### THE TASK
Print only the lines from the top of the data through the line with "right shoulder: (341, 130)", both included, skipping every picture.

### WORKING DATA
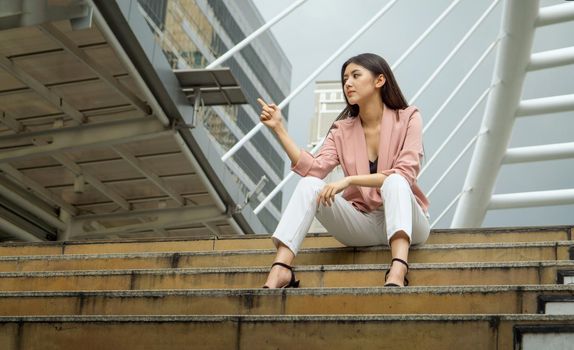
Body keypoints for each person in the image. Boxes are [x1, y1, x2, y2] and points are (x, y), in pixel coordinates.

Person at [258, 53, 430, 289]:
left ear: (379, 80)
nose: (347, 83)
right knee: (310, 184)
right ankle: (281, 268)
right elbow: (314, 169)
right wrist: (279, 129)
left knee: (396, 181)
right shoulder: (341, 130)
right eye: (345, 78)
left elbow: (406, 173)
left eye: (356, 75)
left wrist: (348, 180)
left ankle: (399, 267)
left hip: (408, 222)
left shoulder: (409, 118)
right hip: (362, 225)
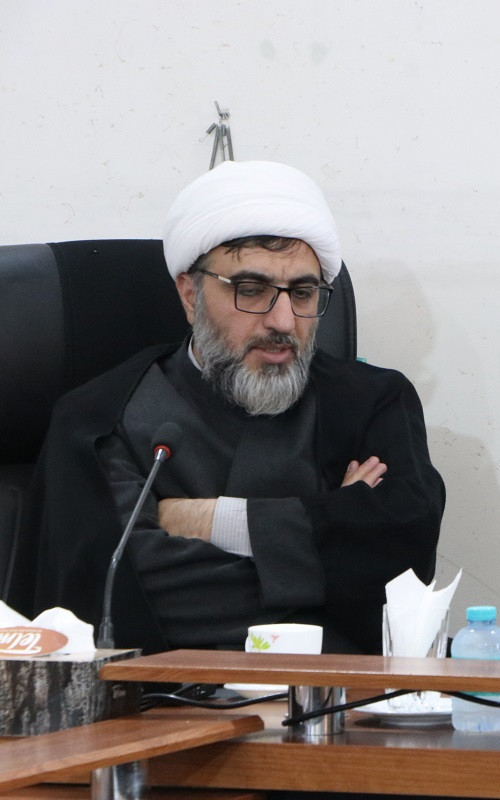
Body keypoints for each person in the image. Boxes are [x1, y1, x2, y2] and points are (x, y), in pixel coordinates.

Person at [24, 160, 445, 654]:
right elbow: (130, 591)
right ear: (190, 295)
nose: (283, 321)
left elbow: (405, 566)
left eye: (303, 293)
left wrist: (210, 521)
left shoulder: (373, 402)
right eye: (252, 290)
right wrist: (334, 535)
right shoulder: (97, 420)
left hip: (335, 695)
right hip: (165, 695)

### FINAL ANSWER
Body keypoints for each person in the image. Boxes are [x1, y1, x2, y2] and points are (x, y), in pixel coordinates.

Person at [258, 53, 430, 289]:
left ear: (379, 80)
nose: (347, 83)
right knee: (310, 184)
right ankle: (281, 268)
right elbow: (314, 169)
right wrist: (279, 129)
left knee: (396, 181)
right shoulder: (341, 130)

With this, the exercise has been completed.